There is significant sleep electrical activity in the brain of women on HRT with increased frequency of REM sleep and reduced awake time. Combining both estrogen and progesterone yields improved sleep quality and cognitive function, lesser sleep latency and wake-up frequency, and increased REM sleep. Obstructive sleep apnea (OSA) occurs in 2% of women and its annual increased risk is 4% per annum from perimenopausal age. However, it will be less if HRT is begun earlier. This is because progesterone acts as a respiratory stimulant to prevent both central and OSA by preventing the relaxation of the upper airways.[18]

Hormone replacement therapy

HRT remains one of the most effective treatments for alleviating menopausal symptoms, including sleep disturbances and cognitive difficulties. Early initiation of HRT improved memory and attention in menopausal women, particularly those who started therapy before the age of 60 years.[10] However, the benefits of HRT must be weighed against potential risks, including an increased risk of cardiovascular events and breast cancer.[11,12]

HRT significantly reduces the frequency of hot flashes and improved sleep quality, particularly when used in combination with progesterone.[5] For cognitive function, the timing of HRT initiation appears to be crucial, with the “critical window hypothesis” suggesting that starting HRT closer to the onset of menopause offers more cognitive benefits than starting later in life.[10]

Lifestyle modifications

Lifestyle interventions play a pivotal role in managing menopausal symptoms. Regular physical activity has been shown to improve both sleep quality and cognitive function in menopausal women. Aerobic exercises significantly reduces sleep latency and improved overall sleep efficiency in menopausal women.[4] Exercise also enhances neuroplasticity and reduce inflammation, both of which support cognitive health.[12]

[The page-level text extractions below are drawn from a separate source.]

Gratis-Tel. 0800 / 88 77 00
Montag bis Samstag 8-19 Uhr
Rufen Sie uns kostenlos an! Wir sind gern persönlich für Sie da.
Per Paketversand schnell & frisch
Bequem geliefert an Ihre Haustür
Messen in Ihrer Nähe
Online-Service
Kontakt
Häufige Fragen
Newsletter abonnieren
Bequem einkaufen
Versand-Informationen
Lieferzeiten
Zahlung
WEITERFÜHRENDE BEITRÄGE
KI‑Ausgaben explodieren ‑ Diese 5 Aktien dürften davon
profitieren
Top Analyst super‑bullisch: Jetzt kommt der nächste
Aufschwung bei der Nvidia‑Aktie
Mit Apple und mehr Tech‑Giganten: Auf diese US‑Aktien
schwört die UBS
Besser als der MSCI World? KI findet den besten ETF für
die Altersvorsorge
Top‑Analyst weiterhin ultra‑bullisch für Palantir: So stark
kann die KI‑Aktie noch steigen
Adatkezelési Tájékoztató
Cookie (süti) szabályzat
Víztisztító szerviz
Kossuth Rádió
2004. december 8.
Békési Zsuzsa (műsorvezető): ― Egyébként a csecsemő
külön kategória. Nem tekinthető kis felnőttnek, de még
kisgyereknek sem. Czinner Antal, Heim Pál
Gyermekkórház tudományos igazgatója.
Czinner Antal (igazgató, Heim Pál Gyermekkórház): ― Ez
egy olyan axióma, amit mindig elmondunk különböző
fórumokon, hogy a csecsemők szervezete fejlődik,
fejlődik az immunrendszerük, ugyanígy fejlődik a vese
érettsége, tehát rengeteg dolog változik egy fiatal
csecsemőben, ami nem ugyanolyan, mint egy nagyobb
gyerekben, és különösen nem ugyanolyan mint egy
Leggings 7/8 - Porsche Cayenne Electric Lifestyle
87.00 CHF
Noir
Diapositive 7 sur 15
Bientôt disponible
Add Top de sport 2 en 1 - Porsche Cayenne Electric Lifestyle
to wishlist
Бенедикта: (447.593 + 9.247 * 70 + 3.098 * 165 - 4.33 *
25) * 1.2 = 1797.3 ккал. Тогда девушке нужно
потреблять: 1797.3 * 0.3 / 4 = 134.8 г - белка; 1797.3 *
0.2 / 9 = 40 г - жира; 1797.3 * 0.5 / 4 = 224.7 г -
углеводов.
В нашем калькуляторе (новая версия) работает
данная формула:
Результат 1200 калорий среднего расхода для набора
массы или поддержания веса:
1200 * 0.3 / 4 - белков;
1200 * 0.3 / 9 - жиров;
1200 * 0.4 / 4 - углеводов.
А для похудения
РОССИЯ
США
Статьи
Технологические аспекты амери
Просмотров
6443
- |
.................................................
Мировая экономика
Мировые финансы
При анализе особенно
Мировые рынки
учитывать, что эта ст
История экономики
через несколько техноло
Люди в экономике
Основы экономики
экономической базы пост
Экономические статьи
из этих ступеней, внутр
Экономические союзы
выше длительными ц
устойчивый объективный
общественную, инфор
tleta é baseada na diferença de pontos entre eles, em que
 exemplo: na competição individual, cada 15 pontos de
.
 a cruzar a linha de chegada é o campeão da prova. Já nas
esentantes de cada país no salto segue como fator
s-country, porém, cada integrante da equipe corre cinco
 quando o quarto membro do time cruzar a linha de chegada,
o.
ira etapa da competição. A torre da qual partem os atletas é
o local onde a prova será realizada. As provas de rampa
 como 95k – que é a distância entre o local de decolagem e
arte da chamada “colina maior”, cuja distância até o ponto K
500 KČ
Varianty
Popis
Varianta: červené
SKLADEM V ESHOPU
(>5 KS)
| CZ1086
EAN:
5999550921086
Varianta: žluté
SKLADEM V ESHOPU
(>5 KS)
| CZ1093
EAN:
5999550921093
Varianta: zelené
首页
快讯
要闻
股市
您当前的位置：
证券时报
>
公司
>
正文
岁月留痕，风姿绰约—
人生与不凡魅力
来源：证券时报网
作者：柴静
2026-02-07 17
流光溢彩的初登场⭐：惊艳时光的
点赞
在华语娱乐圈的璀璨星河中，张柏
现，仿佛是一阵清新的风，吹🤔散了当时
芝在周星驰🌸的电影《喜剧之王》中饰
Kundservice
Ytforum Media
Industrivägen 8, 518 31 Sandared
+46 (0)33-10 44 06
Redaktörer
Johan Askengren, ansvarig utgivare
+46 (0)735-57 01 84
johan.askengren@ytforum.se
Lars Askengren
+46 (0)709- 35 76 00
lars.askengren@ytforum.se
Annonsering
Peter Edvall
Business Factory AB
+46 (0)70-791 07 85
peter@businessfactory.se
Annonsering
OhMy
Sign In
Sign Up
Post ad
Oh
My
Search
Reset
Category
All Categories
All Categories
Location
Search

Dietary factors also influence brain health during menopause. A diet rich in antioxidants, omega-3 fatty acids, and phytoestrogens can help mitigate oxidative stress and support hormonal balance.[8]

Cognitive interventions

Cognitive interventions such as memory training and cognitive-behavioral therapy (CBT) offer promising avenues for managing brain fog during menopause. A randomized trial published in psychological medicine found that memory training significantly improved verbal memory and executive function in menopausal women.[9] These programs often focus on teaching strategies for organizing information, enhancing recall, and improving mental flexibility.[9]

CBT has also been shown to be effective in addressing sleep problems and anxiety during menopause. A study in The Journal of Sleep Research found that CBT for insomnia improved sleep quality and reduced anxiety in menopausal women, leading to subsequent improvements in cognitive function.[5] Engaging in mentally stimulating activities, such as puzzles, learning new skills, and reading, can also help maintain cognitive function during menopause.[12] These activities promote synaptic plasticity and cognitive resilience, reducing the risk of long-term cognitive decline[12] These findings underscore the importance of monitoring cognitive health during menopause, particularly in women with a family history of Alzheimer’s disease.[19]

CONCLUSION

Menopause presents a unique challenge for brain health, with the decline in estrogen contributing to sleep disturbances, brain fog, and an increased risk of neurodegenerative diseases such as Alzheimer’s disease. However, emerging research offers hope for managing these symptoms through a combination of hormone therapy, lifestyle changes, and cognitive interventions. There is a risk of adverse health outcomes if the duration of sleep is less than seven hours such as weight gain and obesity, diabetes, hypertension, heart disease, stroke, depression, impaired performance, and increased errors.

Healthcare providers should adopt a holistic approach to menopause management, addressing both the physical and cognitive aspects of this transition. By supporting sleep health, promoting cognitive resilience, and offering tailored interventions, we can help women navigate menopause with confidence and maintain their quality of life during this critical stage.